И вот в начале октября девяностого звонит Слава. Неожиданно. «Я в Москве, давай увидимся…» Встречаются у памятника Пушкину. Слава объявляет, что приехал в американское посольство. Эмигрирует с женой и сыном. Выглядит озабоченным, неулыбчивым, ямочки на щеках дивные пропали или незаметнее стали. Говорит о бакинских событиях, убийствах, крови, насилии, попустительстве армии.

– Сегодня армян режут, завтра за нас возьмутся. Как в том анекдоте с точностью до наоборот. Мне стыдно за мой город, не представлял, что массовое озверение возможно…

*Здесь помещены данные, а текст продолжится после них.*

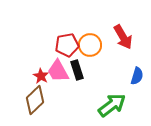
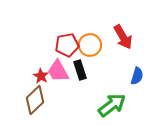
black rectangle: moved 3 px right
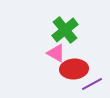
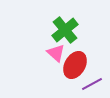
pink triangle: rotated 12 degrees clockwise
red ellipse: moved 1 px right, 4 px up; rotated 56 degrees counterclockwise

Улавливает Костя обрывок разговора рядом стоящих. Тоже о Славе, притом то, чего он не знает. Почему-то Слава никогда не рассказывал. «Фамилия мамы Иванова была. Да, Представьте себе. Слава пришел получать паспорт и заявил: беру фамилию отца и национальность – еврей. Офицер-паспортист своим ушам не поверил, пытался Славу переубедить: «Ты сам не понимаешь, как тебе будет нелегко жить. А Иванов, да еще русский – совсем другое дело». Слава все понимал и тем не менее сознательно стал евреем». Вот, оказывается, как оно было. Русскому понять еврейские проблемы нелегко, надо в чужой шкуре побыть. Сколько раз Костя с женой обсуждал тему эту, не во всем соглашался с Полиной, но в главном сходился: антисемитизм еще и тем страшен, что рождает в евреях комплексы, ощущение ущербности… Со Славой, слава богу, такого не произошло.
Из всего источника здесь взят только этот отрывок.